#### Record extracts

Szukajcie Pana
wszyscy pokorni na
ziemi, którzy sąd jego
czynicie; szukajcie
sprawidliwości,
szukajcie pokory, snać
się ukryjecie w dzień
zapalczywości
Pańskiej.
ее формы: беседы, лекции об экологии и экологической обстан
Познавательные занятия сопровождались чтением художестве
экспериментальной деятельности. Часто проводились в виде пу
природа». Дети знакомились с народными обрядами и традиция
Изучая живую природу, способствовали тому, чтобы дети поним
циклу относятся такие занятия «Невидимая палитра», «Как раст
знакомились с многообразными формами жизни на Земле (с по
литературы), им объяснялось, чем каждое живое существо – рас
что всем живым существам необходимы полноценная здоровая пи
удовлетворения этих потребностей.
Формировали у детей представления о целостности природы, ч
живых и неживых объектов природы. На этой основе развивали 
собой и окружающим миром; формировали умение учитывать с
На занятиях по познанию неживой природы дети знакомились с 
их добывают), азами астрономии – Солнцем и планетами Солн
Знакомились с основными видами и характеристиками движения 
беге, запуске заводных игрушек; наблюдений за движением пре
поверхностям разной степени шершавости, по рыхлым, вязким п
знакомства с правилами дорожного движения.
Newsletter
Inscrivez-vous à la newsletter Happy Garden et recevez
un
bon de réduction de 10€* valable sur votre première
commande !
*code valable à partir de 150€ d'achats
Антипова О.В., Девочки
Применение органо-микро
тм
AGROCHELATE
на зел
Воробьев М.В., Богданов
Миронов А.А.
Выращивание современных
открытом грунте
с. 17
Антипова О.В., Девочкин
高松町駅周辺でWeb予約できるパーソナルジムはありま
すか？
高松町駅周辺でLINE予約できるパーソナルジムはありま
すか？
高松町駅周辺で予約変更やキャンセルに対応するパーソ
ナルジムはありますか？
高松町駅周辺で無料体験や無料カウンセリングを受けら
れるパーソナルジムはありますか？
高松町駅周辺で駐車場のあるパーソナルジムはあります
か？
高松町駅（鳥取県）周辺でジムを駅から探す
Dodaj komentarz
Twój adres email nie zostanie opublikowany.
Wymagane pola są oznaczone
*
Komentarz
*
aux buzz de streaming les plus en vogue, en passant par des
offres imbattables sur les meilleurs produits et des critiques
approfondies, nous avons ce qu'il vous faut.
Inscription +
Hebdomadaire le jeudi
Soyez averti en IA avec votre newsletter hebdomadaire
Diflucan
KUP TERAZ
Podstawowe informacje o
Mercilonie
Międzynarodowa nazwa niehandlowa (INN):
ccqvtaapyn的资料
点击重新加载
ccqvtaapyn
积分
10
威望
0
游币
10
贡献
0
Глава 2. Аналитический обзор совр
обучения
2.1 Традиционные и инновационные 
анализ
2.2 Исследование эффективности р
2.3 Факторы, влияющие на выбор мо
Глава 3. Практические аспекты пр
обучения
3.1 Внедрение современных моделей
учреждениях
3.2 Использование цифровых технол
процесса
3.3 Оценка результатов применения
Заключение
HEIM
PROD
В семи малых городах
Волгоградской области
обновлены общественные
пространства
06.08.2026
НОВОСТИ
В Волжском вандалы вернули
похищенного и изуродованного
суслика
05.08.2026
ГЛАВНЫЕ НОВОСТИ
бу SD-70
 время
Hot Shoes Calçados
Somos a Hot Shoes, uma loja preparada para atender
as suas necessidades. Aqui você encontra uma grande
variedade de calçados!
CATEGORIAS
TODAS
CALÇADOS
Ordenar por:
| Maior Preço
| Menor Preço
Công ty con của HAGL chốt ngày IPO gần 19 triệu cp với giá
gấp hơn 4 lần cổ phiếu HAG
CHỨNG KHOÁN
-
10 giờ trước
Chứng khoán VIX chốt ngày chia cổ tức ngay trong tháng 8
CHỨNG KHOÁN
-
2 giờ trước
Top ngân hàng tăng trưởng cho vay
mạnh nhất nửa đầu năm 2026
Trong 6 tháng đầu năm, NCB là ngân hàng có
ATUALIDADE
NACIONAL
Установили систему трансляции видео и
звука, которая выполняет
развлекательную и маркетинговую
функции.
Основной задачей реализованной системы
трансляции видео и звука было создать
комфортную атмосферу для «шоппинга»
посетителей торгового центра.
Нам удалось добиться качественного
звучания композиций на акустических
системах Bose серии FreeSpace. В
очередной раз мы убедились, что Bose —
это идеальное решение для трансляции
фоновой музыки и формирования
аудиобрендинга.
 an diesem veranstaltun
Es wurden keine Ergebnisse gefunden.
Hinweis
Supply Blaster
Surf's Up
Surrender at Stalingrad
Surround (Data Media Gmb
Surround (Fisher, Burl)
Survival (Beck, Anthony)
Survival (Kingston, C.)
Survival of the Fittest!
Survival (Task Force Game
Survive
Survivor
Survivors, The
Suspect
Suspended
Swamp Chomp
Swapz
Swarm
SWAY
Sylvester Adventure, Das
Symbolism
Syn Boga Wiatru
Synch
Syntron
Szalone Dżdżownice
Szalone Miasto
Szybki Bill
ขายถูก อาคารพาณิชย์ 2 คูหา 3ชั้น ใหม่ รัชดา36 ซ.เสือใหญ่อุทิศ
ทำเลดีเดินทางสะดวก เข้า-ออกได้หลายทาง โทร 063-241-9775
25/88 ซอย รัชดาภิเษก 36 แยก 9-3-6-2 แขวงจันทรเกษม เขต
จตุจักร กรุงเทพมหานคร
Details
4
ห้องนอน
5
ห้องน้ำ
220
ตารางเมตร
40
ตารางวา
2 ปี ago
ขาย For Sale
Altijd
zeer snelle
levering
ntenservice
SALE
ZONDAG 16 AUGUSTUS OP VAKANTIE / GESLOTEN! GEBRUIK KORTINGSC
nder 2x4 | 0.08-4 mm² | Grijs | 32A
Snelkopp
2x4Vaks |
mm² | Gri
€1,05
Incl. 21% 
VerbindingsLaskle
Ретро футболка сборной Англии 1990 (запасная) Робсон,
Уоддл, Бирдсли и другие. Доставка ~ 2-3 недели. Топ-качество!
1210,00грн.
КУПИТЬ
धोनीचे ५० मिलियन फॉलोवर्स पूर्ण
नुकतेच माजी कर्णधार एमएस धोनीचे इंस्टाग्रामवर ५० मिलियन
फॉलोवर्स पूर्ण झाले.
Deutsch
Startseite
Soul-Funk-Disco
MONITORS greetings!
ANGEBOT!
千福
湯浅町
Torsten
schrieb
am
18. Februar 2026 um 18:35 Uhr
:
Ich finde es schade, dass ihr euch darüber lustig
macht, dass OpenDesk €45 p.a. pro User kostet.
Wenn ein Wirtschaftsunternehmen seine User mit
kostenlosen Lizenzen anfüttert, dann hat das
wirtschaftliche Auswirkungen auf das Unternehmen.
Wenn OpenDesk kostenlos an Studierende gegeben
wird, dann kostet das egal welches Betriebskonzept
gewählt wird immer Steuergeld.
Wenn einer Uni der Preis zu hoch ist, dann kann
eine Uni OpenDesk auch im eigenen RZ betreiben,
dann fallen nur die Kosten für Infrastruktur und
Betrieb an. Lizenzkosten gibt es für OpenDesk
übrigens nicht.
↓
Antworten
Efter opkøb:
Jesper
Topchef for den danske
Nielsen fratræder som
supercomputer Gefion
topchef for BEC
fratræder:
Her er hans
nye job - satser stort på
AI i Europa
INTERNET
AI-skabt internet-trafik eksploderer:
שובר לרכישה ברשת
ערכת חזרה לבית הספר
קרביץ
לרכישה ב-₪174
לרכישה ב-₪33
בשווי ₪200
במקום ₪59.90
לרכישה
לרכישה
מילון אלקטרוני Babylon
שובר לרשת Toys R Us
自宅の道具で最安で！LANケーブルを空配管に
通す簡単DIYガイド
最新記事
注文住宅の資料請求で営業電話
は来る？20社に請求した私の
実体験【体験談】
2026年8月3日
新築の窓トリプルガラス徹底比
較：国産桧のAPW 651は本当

########

*Task description:* Starting at the first line of the records and ending at the line that contains "ее формы: беседы, лекции", put each line into a JSON list as its own string. Leave out any blank lines.

*Reply to the task:*
[
  "Szukajcie Pana",
  "wszyscy pokorni na",
  "ziemi, którzy sąd jego",
  "czynicie; szukajcie",
  "sprawidliwości,",
  "szukajcie pokory, snać",
  "się ukryjecie w dzień",
  "zapalczywości",
  "Pańskiej.",
  "ее формы: беседы, лекции об экологии и экологической обстан"
]